Maybe my question is a duplicate, but I guess I don't know the right terminology to find it elsewhere. I would be happy to delete it if someone can point out a duplicate.
From elementary calculus, the length of a curve defined by a 'nice' function $f(x)$ between $x=a$ and $x=b$ is given by: $$s = \int\limits_{a}^{b} \left( 1+[f^\prime (x)]^2 \right)^{\frac{1}{2}}dx$$
One derivation of this formula is to split the inverval $[a,b]$ into small segments of width $dx$, such that the length of $f(x)$ in each segment is given by $ds^2=dx^2+dy^2$, and then taking the limit as $dx \rightarrow 0$ of the sum of these lengths.
My question is: if we are eventually going to take the limit as $dx\rightarrow 0$, why won't it do just as well to approximate the length of $f(x)$ in a segment as being simply $dx$? (this would lead to the wrong expression).

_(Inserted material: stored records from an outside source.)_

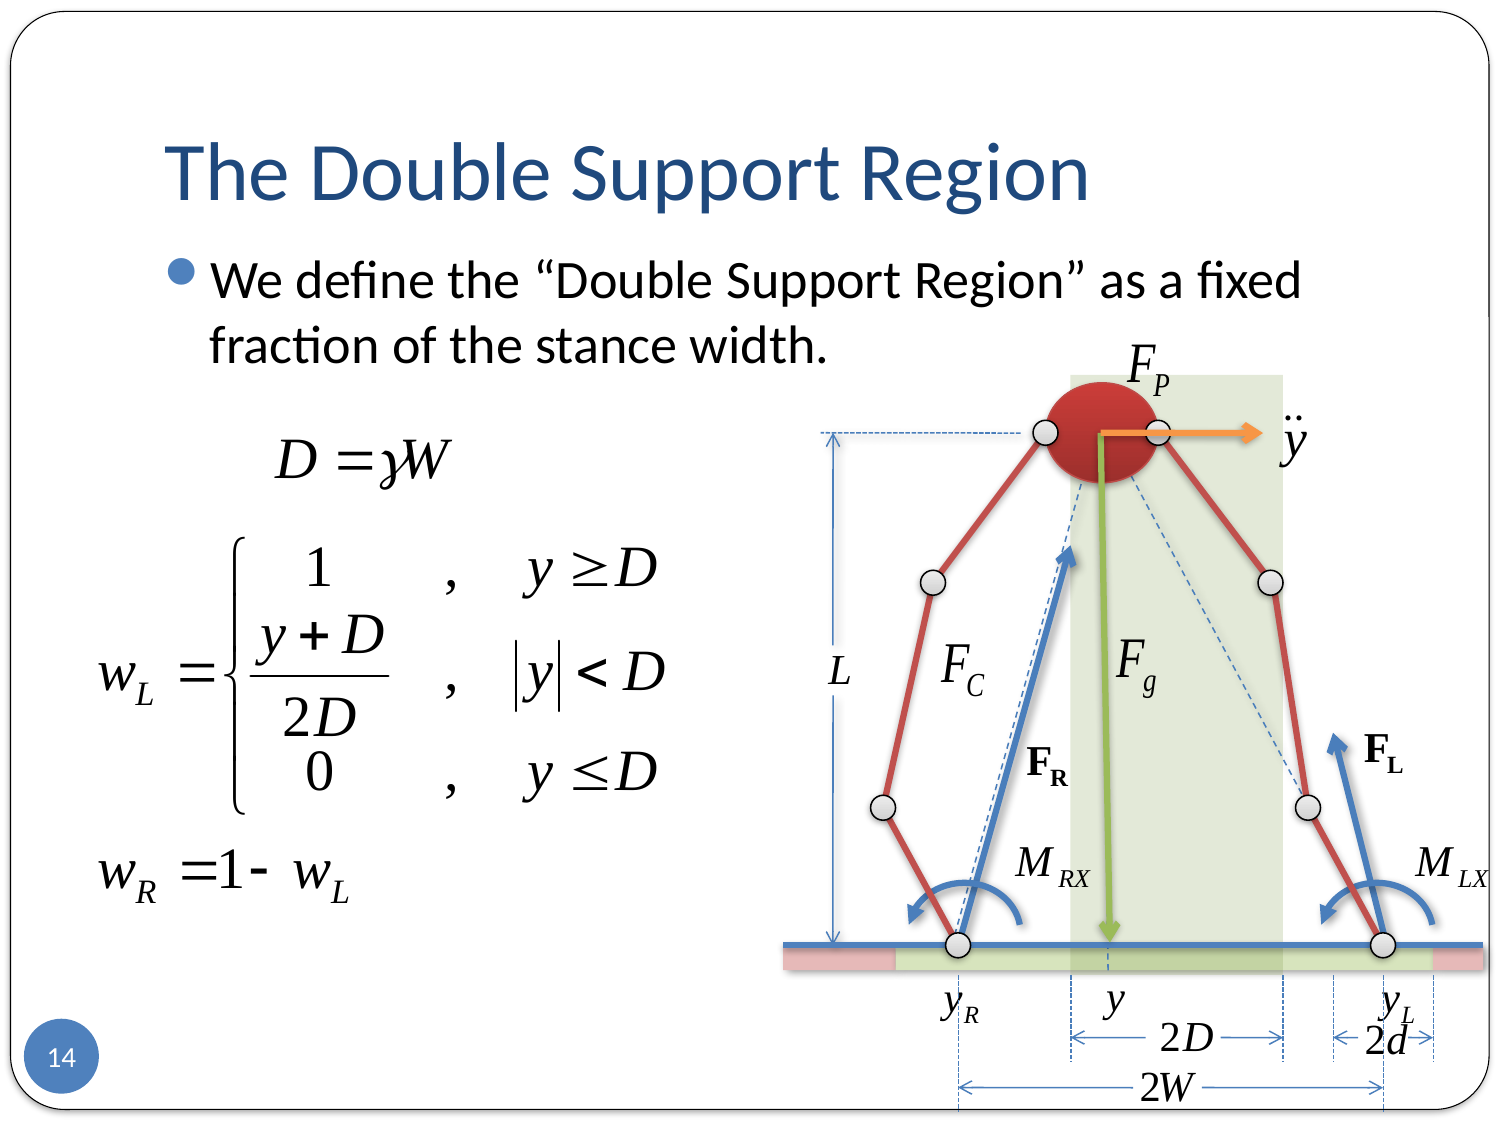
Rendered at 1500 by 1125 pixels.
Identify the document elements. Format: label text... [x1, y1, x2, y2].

slide_number 14 [23, 1018, 99, 1094]
list We define the “Double Support Region” as a fixed fraction of the stance width. [150, 237, 1425, 988]
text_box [264, 424, 466, 504]
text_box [782, 324, 1500, 1113]
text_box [87, 524, 678, 916]
title The Double Support Region [150, 45, 1425, 233]
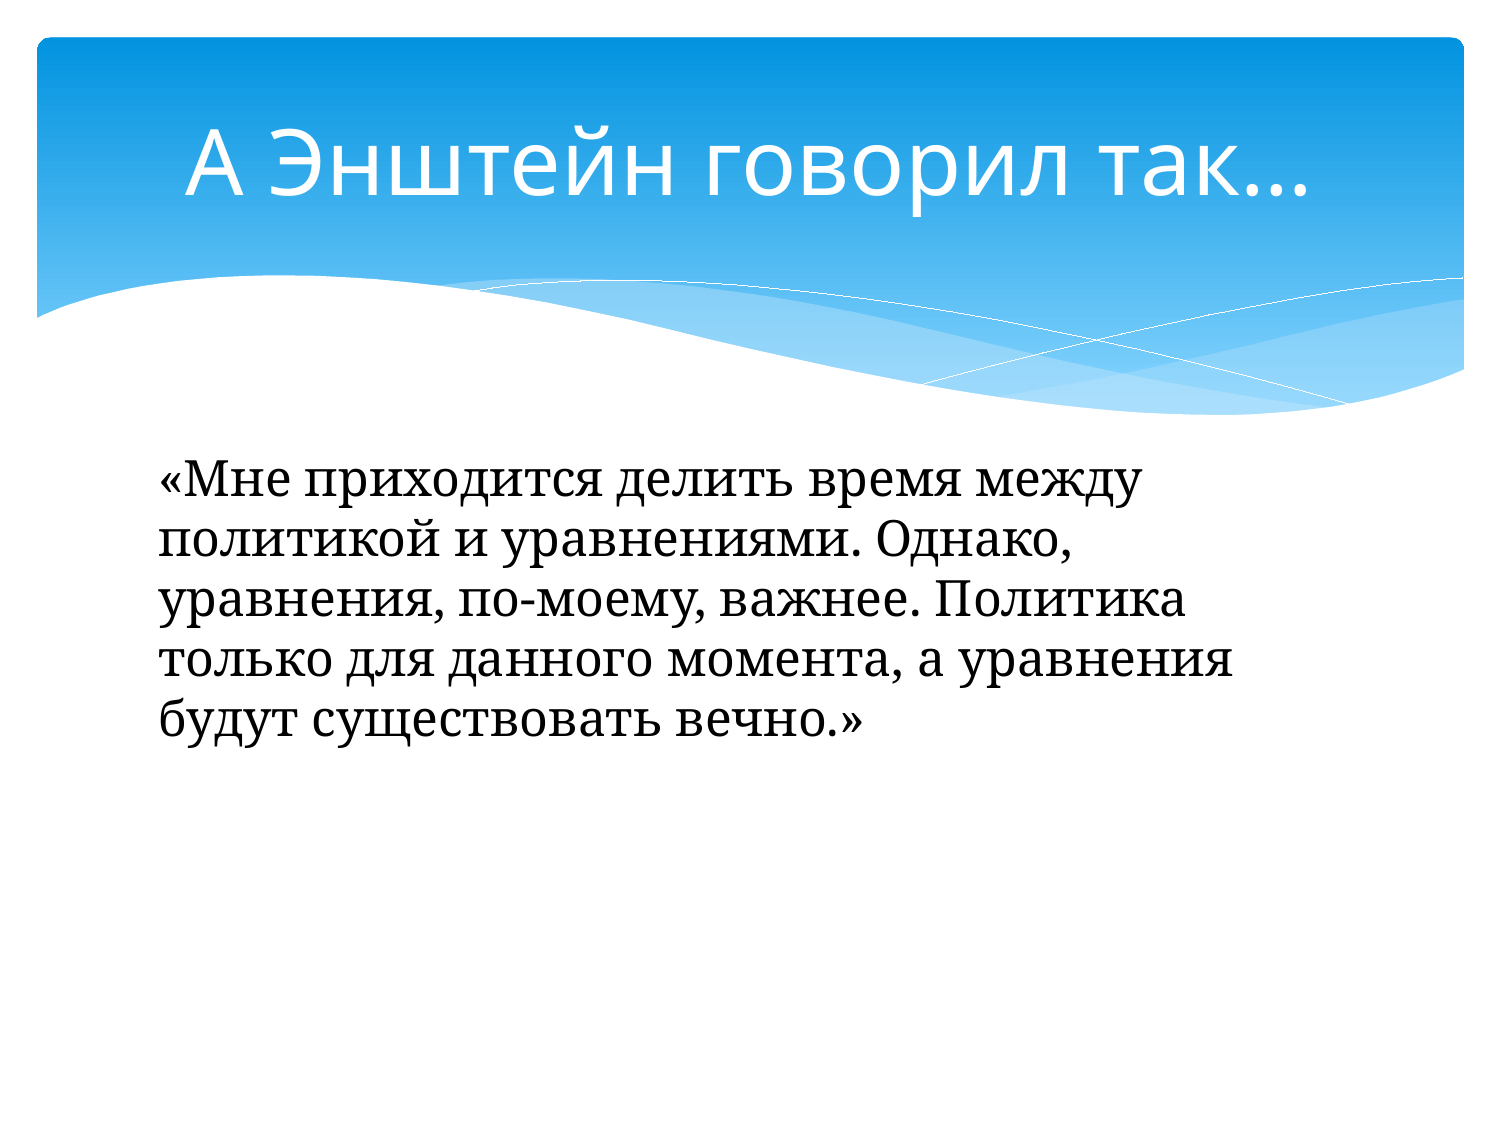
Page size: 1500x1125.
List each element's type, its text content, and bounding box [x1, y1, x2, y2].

list «Мне приходится делить время между политикой и уравнениями. Однако, уравнения, по-моему, важнее. Политика только для данного момента, а уравнения будут существовать вечно.» [143, 438, 1359, 1005]
title А Энштейн говорил так… [75, 55, 1425, 261]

I'm sure there must be a very rigorous reason for this in analysis, but I wonder if there might also be a more intuitive explanation?
(For some context, this question has been bugging me since high school, so by "intuitive" I guess I mean something that a high school student would be able to digest. Although now I might also be able to follow more formal explanations, if this could help in my understanding.)
The following is an excerpt of an earlier answer of mine:
The "area under the curve" $\gamma$ corresponding to a certain $\Delta x>0$ is roughly $f(\xi)\cdot \Delta x$, independently of the exact slope of the curve at $\xi$. Making $\Delta x$ smaller will decrease the relative area error committed here, since this error is only caused by the bending of the curve. But the length $\Delta s$ of the short arc corresponding to $\Delta x$ is roughly $={\Delta x\over\cos\phi}$, and making $\Delta x$ smaller does not make the factor ${1\over\cos\phi}$ go away. It follows that the final formula for the total length will have to incorporate the value ${1\over\cos\phi}=\sqrt{1+f'(\xi)^2}$.